Monday, January 19, 2015

Can We Cure the Socioeconomic Gap?

As I finished rising the dishes after dinner, my sister brought up one of the topics of an article she read yesterday in the magazine The New Yorker she recently subscribed to.  The article focuses on the research finding that states richer parents talk more to their children than the poorer parents. When it comes to writings on child development, I am head over heel with the subject and cannot get enough of them. The excitement started to build up and the eager to put my hand on the article and flip through the pages (despite how lengthy my sister said the article was) were apparent in my rushing to finish cleaning the dishes.

In the article "The Talking Cure," the author Margaret Talbot discusses about the program called Providence Talks which focuses on teaching parents to communicate with their children more often in Providence, Rhode Island.  The program's main motivation is based on the research of two child psychologists Betty Hart and Tod Risley in the nineteen-eighties; the research compared how parents of different social classes talked with their children and it found that richer parents verbalized more words to their children than their counterpart, poorer parents. Hart and Risley found low-income parents are more corrective and critical toward their children while the higher-income parents asked more questions including ones they know the answer to and their purpose was to instill thinking to their children.  The higher-income children reap the benefits of doing well in academics and in their professional life later on while the lower-income children do not.

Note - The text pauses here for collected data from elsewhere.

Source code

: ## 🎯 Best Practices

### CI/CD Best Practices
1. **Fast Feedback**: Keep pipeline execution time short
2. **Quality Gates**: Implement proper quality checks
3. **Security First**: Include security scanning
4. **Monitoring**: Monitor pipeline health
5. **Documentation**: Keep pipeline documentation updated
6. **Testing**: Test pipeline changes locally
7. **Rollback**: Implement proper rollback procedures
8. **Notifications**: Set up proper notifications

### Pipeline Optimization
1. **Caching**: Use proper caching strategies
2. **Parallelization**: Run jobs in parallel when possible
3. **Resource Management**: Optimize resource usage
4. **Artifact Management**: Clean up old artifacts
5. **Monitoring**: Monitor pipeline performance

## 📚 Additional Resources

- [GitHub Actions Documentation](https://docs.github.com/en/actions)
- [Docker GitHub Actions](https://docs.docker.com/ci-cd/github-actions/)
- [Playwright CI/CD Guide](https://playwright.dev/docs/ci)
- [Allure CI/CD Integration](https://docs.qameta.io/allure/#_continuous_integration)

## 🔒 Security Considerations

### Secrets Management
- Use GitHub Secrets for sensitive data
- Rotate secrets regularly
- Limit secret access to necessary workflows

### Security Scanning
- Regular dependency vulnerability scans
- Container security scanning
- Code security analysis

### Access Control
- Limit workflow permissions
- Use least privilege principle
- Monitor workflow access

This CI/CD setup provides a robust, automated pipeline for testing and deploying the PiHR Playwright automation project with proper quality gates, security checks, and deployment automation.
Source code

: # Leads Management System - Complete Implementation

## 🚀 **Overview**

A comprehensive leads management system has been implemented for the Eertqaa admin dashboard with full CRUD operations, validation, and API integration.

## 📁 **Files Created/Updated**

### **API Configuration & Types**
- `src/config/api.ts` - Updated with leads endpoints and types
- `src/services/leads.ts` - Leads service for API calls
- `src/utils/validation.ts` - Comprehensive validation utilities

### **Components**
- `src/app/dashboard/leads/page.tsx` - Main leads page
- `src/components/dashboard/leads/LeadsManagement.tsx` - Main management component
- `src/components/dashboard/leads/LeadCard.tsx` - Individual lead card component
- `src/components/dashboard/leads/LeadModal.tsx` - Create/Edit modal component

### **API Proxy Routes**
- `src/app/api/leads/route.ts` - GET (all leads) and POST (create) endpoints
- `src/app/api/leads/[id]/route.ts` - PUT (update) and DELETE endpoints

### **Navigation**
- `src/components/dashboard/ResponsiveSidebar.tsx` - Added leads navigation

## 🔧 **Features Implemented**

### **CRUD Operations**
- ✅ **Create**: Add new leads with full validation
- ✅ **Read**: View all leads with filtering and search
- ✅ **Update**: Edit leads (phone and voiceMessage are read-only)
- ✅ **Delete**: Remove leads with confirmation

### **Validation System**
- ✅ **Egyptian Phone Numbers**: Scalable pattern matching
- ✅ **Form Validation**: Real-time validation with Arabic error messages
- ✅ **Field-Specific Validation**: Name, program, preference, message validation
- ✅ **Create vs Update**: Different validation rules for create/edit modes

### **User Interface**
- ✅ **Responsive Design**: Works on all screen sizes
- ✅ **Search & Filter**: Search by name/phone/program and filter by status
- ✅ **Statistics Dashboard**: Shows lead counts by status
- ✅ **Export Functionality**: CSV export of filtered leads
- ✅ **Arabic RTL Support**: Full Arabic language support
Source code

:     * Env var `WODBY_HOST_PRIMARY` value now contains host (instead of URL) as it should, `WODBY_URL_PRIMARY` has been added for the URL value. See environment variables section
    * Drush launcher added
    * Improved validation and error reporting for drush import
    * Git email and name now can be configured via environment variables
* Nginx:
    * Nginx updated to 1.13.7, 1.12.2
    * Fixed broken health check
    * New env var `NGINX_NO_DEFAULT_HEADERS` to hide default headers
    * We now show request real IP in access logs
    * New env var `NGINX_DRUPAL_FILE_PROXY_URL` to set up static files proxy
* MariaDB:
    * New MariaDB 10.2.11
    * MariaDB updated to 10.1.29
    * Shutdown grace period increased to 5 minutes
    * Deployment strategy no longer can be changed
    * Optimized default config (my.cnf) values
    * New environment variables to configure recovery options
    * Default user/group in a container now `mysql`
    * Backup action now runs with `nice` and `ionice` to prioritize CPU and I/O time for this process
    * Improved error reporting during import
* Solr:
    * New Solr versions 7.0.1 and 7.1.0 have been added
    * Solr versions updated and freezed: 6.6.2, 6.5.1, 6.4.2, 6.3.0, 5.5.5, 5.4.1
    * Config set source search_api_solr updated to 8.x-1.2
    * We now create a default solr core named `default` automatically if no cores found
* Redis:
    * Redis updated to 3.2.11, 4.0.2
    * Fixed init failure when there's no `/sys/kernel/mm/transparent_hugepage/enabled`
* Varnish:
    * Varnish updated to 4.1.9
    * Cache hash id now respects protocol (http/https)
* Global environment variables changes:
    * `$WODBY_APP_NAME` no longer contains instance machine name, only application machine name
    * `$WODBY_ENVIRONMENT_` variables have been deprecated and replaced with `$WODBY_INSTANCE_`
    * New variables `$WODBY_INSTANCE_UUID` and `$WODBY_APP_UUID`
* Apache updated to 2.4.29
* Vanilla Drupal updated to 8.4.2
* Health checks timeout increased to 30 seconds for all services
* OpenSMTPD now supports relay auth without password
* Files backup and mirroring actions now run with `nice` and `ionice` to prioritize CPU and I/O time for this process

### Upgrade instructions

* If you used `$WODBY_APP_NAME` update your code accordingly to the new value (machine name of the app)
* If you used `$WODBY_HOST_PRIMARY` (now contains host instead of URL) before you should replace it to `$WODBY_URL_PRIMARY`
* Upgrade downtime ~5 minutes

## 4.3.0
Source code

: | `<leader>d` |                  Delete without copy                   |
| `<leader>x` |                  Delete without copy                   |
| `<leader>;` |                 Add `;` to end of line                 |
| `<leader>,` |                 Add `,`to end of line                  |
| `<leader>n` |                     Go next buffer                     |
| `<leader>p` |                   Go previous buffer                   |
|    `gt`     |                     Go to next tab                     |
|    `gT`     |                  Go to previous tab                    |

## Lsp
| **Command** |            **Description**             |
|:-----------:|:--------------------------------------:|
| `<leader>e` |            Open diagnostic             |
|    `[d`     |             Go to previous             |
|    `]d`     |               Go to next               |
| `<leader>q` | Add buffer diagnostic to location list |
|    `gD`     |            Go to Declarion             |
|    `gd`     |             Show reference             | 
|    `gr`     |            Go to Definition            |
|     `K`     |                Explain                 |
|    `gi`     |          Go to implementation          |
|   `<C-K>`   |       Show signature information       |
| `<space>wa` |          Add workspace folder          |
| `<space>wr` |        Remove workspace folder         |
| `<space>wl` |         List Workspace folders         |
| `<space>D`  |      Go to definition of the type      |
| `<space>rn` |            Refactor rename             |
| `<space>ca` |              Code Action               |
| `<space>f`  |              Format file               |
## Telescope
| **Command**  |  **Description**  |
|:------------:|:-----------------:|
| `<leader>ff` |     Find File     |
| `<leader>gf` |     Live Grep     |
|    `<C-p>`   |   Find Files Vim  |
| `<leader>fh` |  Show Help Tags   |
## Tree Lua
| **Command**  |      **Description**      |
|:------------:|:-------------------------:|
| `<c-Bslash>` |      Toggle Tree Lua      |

The question is can we accept Hart and Risley's findings? Does it reflect the general population? Or there are too many flaws in the study to generalize the poor and the better-off children that way?

In my current field of work, I work with families from all socioeconomic backgrounds.  Though my main group of clients is the low-income family, nonetheless, now and then a middle-class and upper-class individuals would come in and request for government assistance--though as a temporary cushion they say. Many of the children in the low-income families did well in school; I had a family coming in making less than $1000 monthly and their child is attending Stanford University majoring in biology; not to mention, a young lady in her mid-20s came to my office and she was attending UC Berkeley. Though these high achieving children may be one of a kind but they are proof that socioeconomic status cannot triumph hard work and efforts.

 "Socioeconomic status is not a destiny" is my stand. I don't accept the fact that poorer children and better-off children are destined to be a certain way base on what the article says. I do not believe the poorer children will know less vocabularies than the better-off children; I do not accept that the poorer children will have a low rate of academic and professional success than the wealthier children. Our socioeconomic status does not determine who we will become and what we will do in life. Though we definitely have to be aware of its impact on we future, we cannot let it be a hindrance to our goals and dreams.